● **What you should do**: Can you recast every line of the entries below as a Markdown table with the columns "No." and "Text", skipping blank lines and leaving the pictures out?

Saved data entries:
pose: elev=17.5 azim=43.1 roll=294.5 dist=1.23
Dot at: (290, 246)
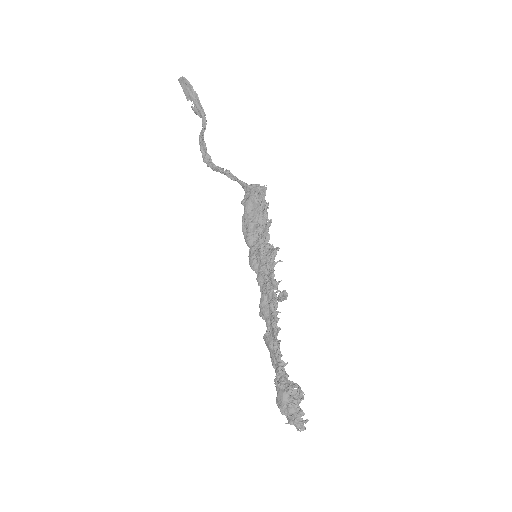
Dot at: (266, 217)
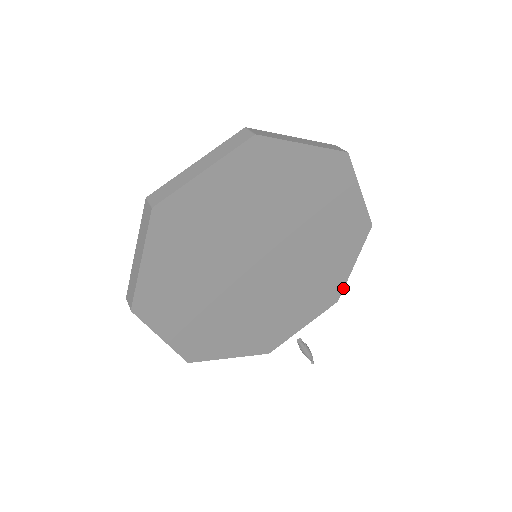
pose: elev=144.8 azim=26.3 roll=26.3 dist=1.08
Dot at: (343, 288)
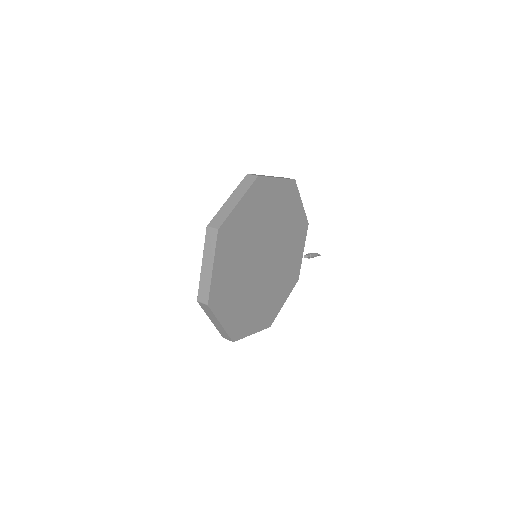
Dot at: (306, 216)
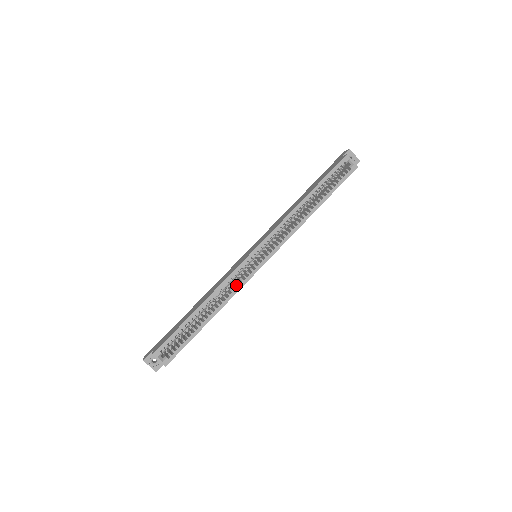
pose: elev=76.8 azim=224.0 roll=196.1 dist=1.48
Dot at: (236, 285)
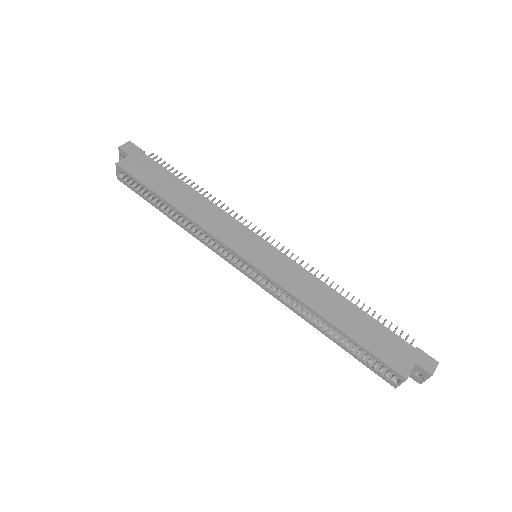
Dot at: occluded
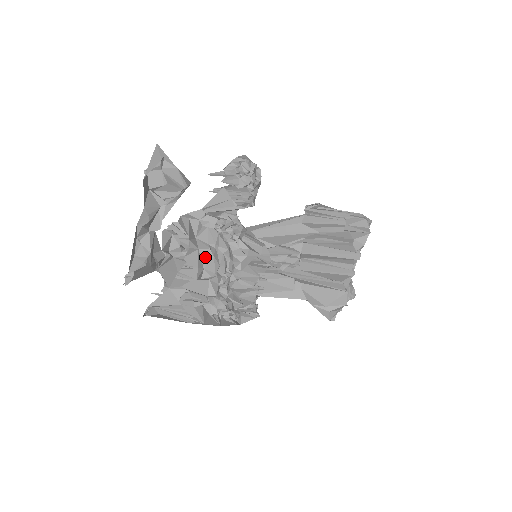
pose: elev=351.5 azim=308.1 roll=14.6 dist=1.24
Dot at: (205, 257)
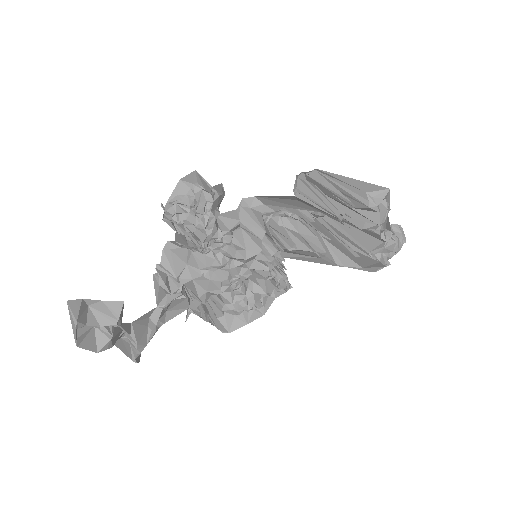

● **Response to this exercise**:
| No. | Text |
|---|---|
| 1 | pose: elev=17.5 azim=43.1 roll=294.5 dist=1.23 |
| 2 | Dot at: (290, 246) |
| 3 | Dot at: (266, 217) |
| 4 | pose: elev=144.8 azim=26.3 roll=26.3 dist=1.08 |
| 5 | Dot at: (343, 288) |
| 6 | Dot at: (306, 216) |
| 7 | pose: elev=76.8 azim=224.0 roll=196.1 dist=1.48 |
| 8 | Dot at: (236, 285) |
| 9 | Dot at: occluded |
| 10 | pose: elev=351.5 azim=308.1 roll=14.6 dist=1.24 |
| 11 | Dot at: (205, 257) |